Apart from the pictures, return every line of the listing exactly.

[[ Provided information, beginning ]]

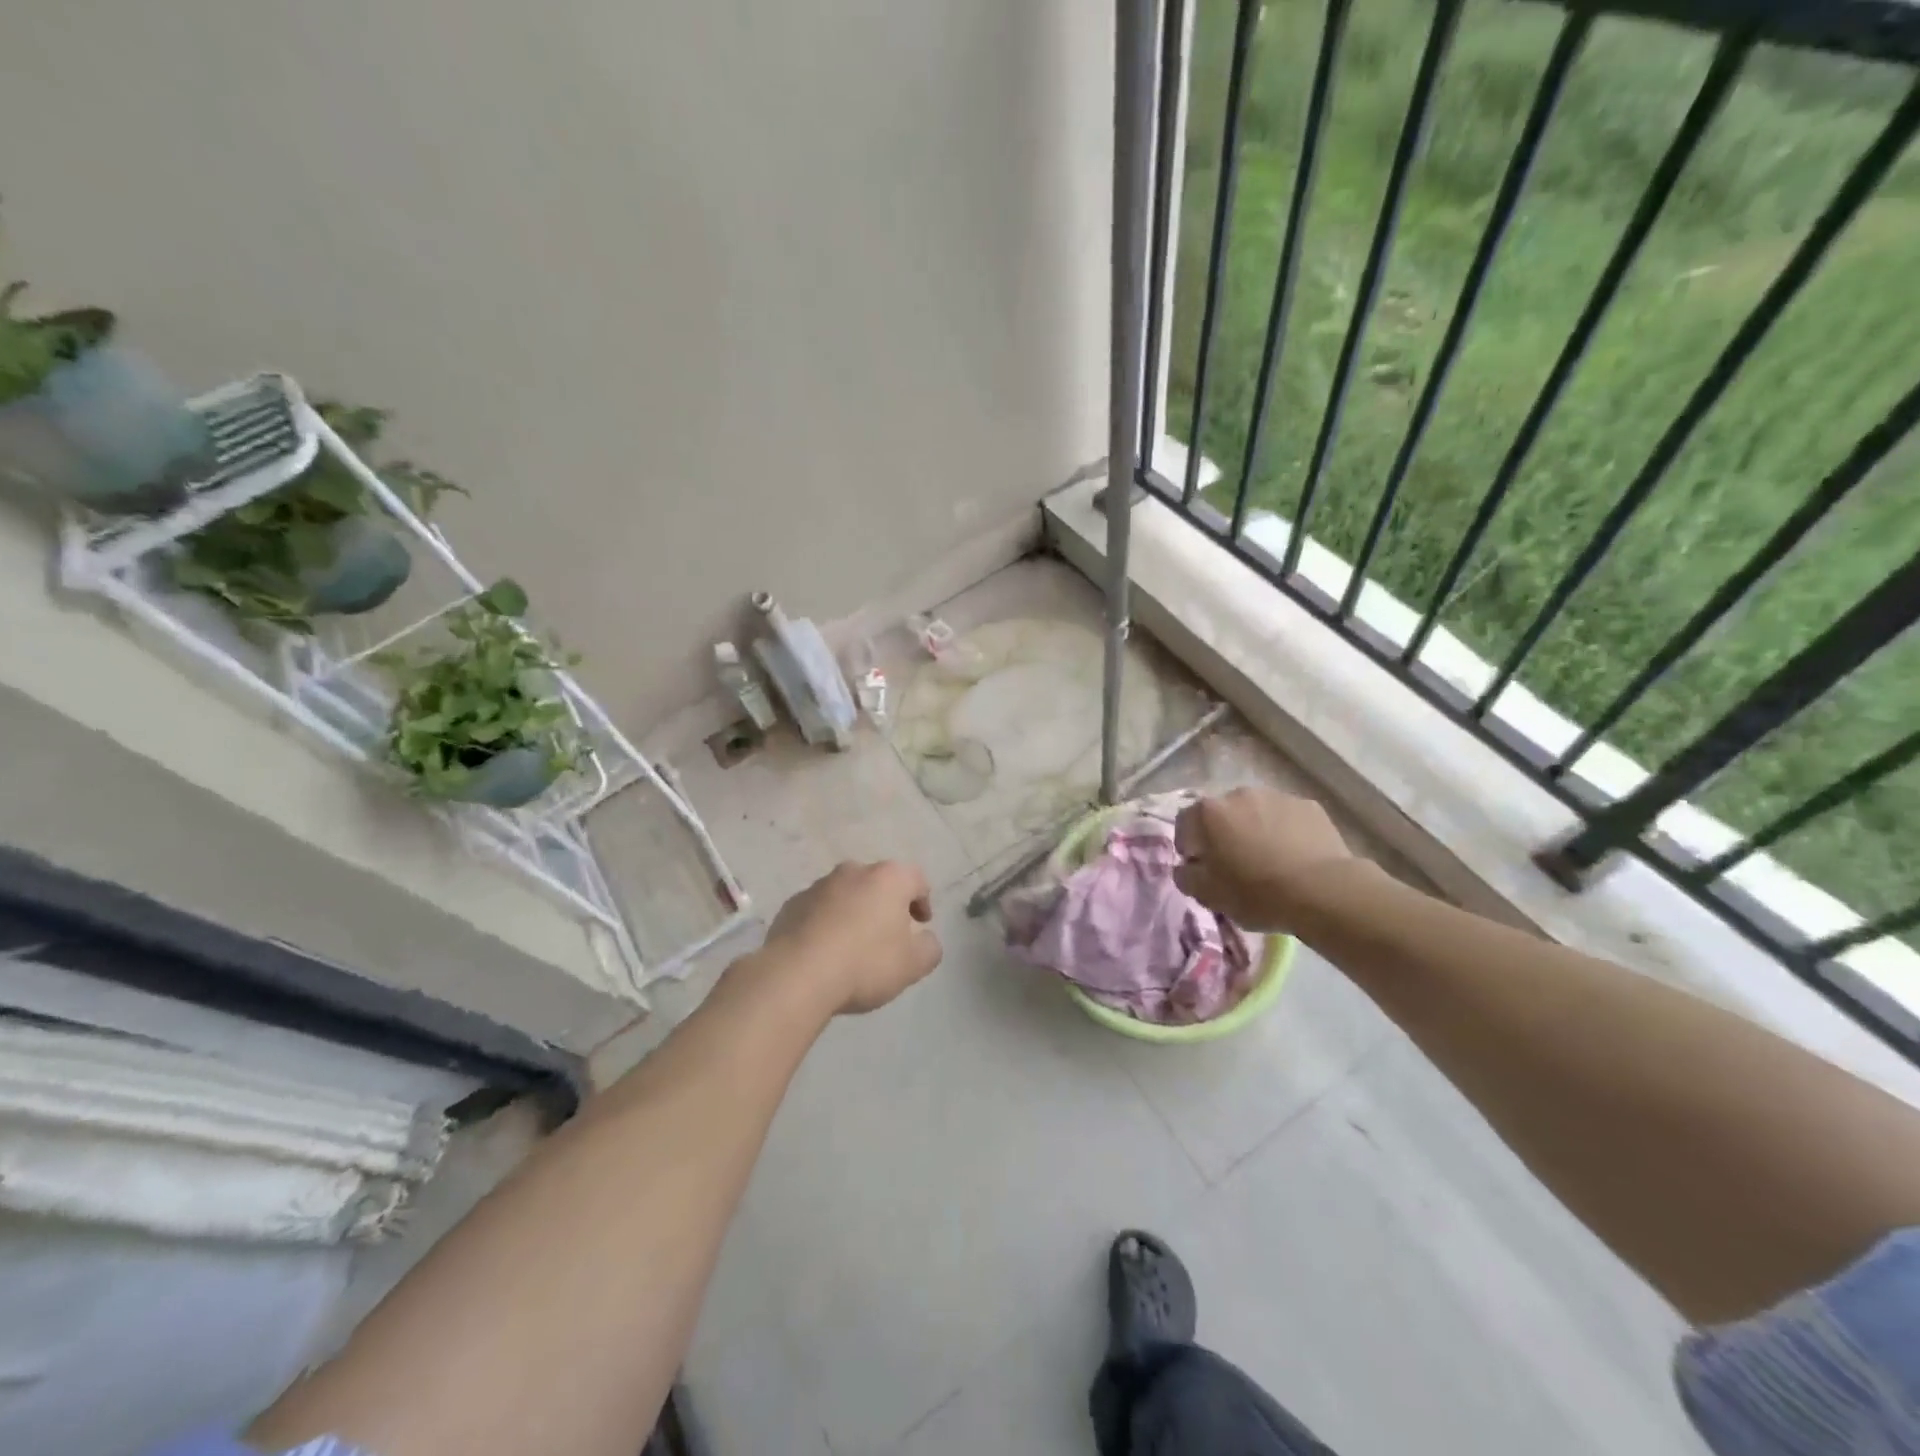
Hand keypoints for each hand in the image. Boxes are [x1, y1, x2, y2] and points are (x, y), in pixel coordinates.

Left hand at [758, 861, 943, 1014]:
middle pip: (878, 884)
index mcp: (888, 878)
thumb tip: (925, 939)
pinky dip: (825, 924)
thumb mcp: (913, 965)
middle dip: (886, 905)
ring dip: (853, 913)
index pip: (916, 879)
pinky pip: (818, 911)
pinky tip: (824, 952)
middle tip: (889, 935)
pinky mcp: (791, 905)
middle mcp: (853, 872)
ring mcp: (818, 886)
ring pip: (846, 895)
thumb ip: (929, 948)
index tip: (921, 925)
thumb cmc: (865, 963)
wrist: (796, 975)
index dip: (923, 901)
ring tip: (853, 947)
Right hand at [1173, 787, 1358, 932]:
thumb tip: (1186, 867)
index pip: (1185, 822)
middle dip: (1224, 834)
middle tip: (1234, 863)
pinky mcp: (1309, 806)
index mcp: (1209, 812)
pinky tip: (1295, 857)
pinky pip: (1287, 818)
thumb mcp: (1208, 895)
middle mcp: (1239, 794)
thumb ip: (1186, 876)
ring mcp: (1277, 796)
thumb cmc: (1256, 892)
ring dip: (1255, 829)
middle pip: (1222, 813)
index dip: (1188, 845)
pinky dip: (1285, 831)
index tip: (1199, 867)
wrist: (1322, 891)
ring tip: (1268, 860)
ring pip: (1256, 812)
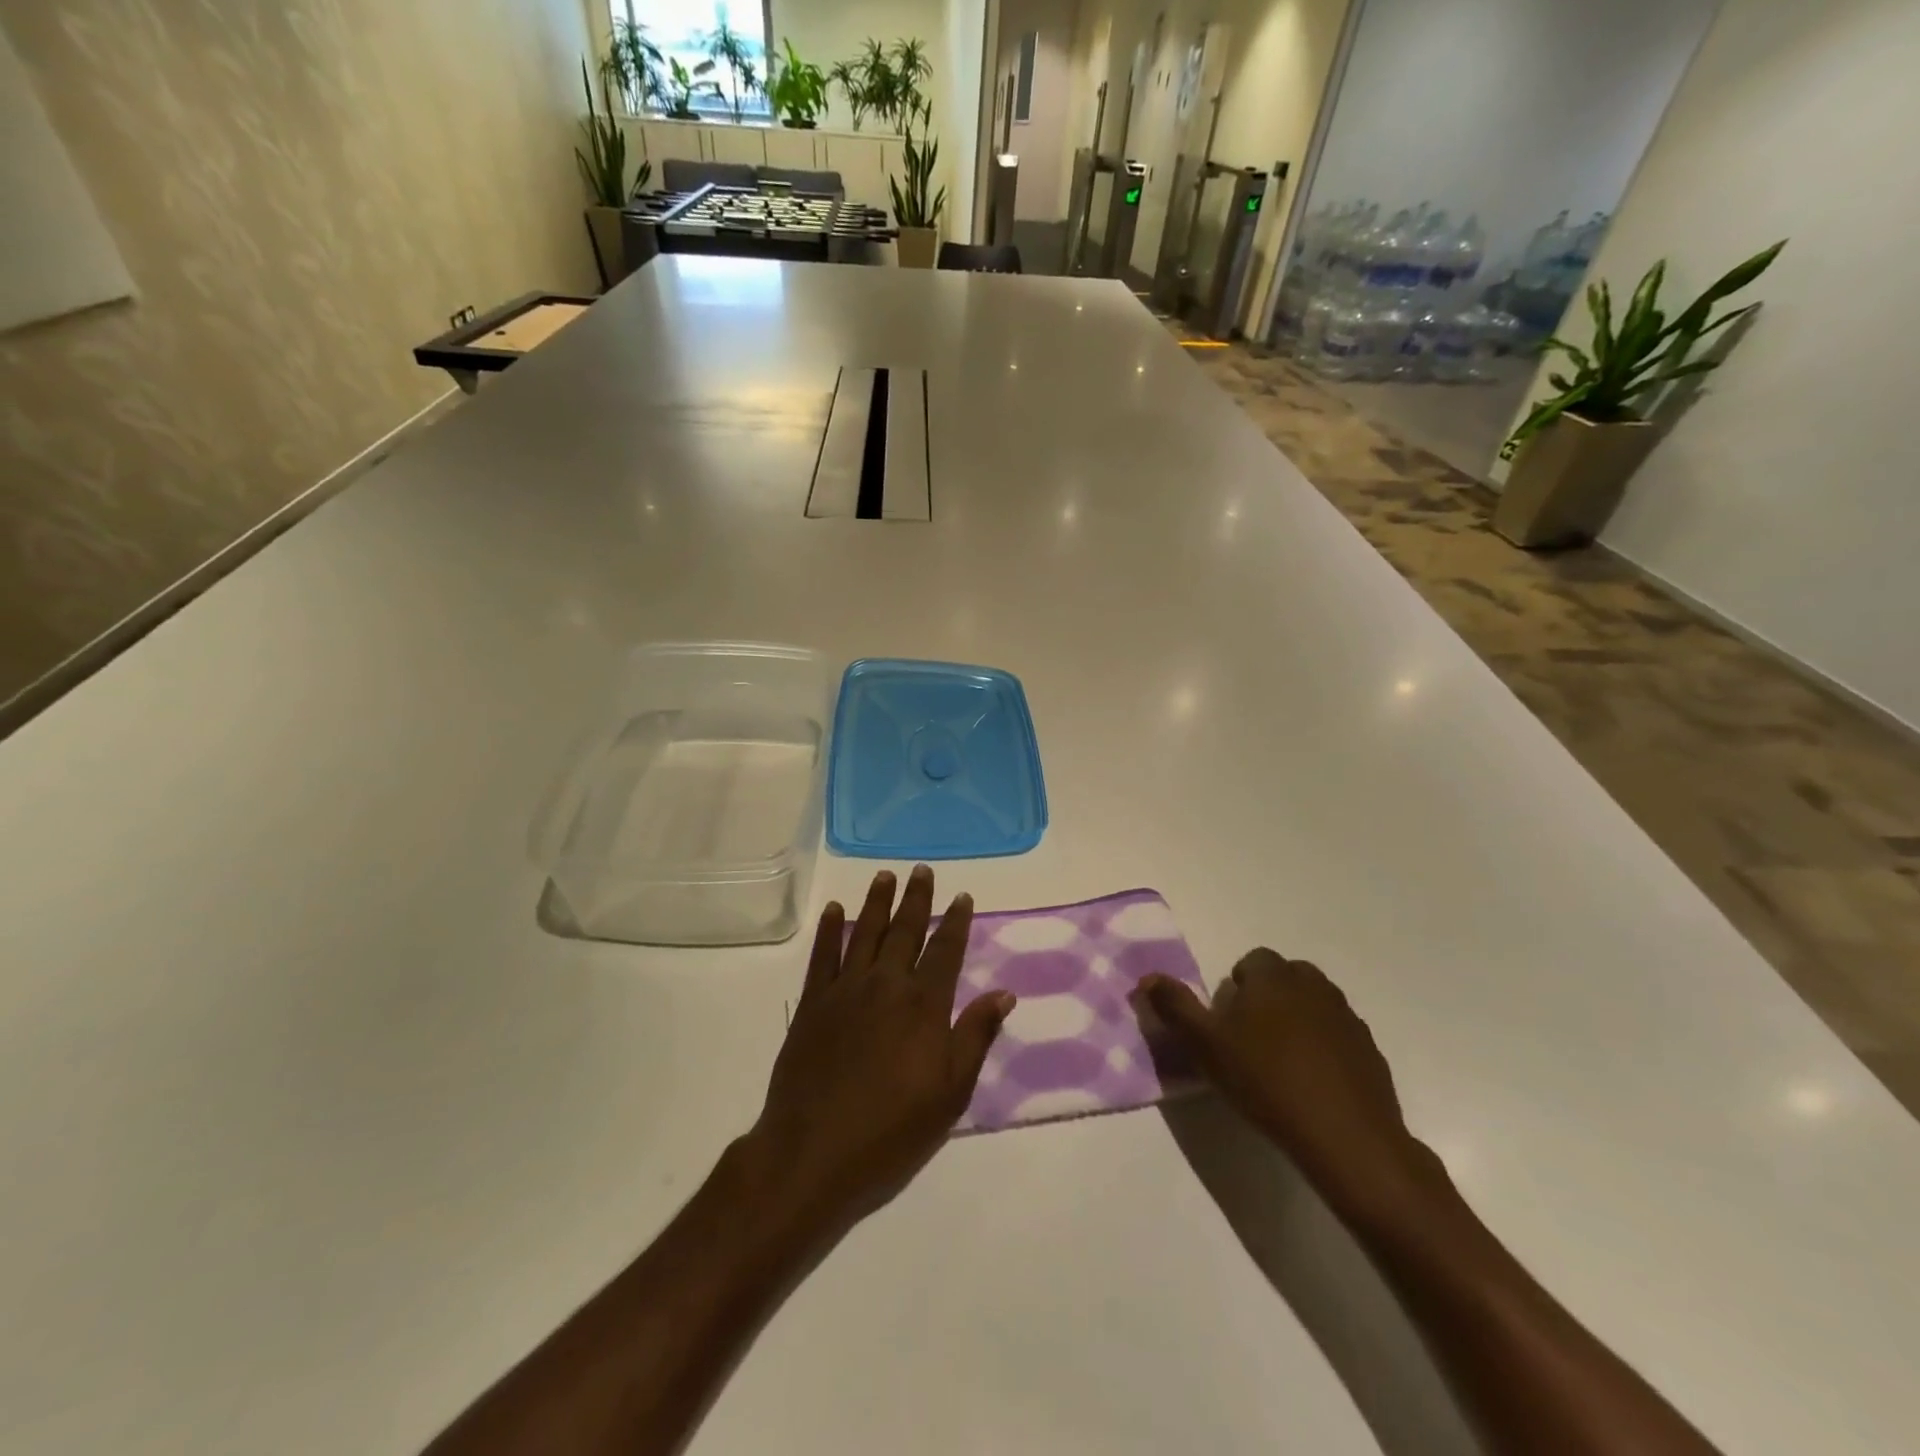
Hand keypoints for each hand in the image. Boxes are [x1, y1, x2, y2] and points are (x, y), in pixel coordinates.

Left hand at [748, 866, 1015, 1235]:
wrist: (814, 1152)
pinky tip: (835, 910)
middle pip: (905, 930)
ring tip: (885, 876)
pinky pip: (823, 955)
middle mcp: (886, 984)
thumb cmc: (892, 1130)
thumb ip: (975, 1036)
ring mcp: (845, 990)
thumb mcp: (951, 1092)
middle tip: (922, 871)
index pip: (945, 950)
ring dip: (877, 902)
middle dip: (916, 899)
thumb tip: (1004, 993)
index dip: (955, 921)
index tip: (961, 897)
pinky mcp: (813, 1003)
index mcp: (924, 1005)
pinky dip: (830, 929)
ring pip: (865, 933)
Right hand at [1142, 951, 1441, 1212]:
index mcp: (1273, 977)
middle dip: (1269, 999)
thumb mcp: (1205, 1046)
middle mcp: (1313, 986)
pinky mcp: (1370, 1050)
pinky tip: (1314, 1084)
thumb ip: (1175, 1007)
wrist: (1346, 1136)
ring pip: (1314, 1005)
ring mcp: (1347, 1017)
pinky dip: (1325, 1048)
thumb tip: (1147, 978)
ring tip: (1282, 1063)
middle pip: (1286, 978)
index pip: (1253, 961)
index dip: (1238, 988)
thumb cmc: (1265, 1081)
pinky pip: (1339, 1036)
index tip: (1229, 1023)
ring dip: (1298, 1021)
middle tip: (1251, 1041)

[[ Provided information, end ]]

### [Answer to this exercise]
Hand keypoints for each hand in the image. Boxes are [x1, y1, x2, y2] and points are (x, y), in pixel coordinates.

Left hand at [758, 861, 943, 1014]:
middle pip: (878, 884)
index mcp: (888, 878)
thumb tip: (925, 939)
pinky dip: (825, 924)
thumb mcp: (913, 965)
middle dip: (886, 905)
ring dip: (853, 913)
index pip: (916, 879)
pinky pip: (818, 911)
pinky tip: (824, 952)
middle tip: (889, 935)
pinky mcp: (791, 905)
middle mcp: (853, 872)
ring mcp: (818, 886)
ring pip: (846, 895)
thumb ip: (929, 948)
index tip: (921, 925)
thumb cmc: (865, 963)
wrist: (796, 975)
index dip: (923, 901)
ring tip: (853, 947)
Right hand at [1173, 787, 1358, 932]:
thumb tip: (1186, 867)
index pip: (1185, 822)
middle dip: (1224, 834)
middle tip: (1234, 863)
pinky mcp: (1309, 806)
index mcp: (1209, 812)
pinky tip: (1295, 857)
pinky pip: (1287, 818)
thumb mcp: (1208, 895)
middle mcp: (1239, 794)
thumb ip: (1186, 876)
ring mcp: (1277, 796)
thumb cmc: (1256, 892)
ring dip: (1255, 829)
middle pip: (1222, 813)
index dip: (1188, 845)
pinky dip: (1285, 831)
index tip: (1199, 867)
wrist: (1322, 891)
ring tip: (1268, 860)
ring pip: (1256, 812)
Hand keypoints for each hand in the image. Boxes are [x1, y1, x2, y2] and points are (x, y), in pixel coordinates.

Left hand at [748, 866, 1015, 1235]:
wrist: (814, 1152)
pinky tip: (835, 910)
middle pip: (905, 930)
ring tip: (885, 876)
pinky pip: (823, 955)
middle mcp: (886, 984)
thumb cmc: (892, 1130)
thumb ip: (975, 1036)
ring mcp: (845, 990)
thumb mcp: (951, 1092)
middle tip: (922, 871)
index pip: (945, 950)
ring dip: (877, 902)
middle dip: (916, 899)
thumb tip: (1004, 993)
index dip: (955, 921)
index tip: (961, 897)
pinky mcp: (813, 1003)
index mcp: (924, 1005)
pinky dip: (830, 929)
ring pip: (865, 933)
Right hand at [1142, 951, 1441, 1212]:
index mcp: (1273, 977)
middle dip: (1269, 999)
thumb mcp: (1205, 1046)
middle mcp: (1313, 986)
pinky mcp: (1370, 1050)
pinky tip: (1314, 1084)
thumb ip: (1175, 1007)
wrist: (1346, 1136)
ring pip: (1314, 1005)
ring mcp: (1347, 1017)
pinky dip: (1325, 1048)
thumb tip: (1147, 978)
ring tip: (1282, 1063)
middle pip: (1286, 978)
index pip: (1253, 961)
index dip: (1238, 988)
thumb cmc: (1265, 1081)
pinky pip: (1339, 1036)
index tip: (1229, 1023)
ring dip: (1298, 1021)
middle tip: (1251, 1041)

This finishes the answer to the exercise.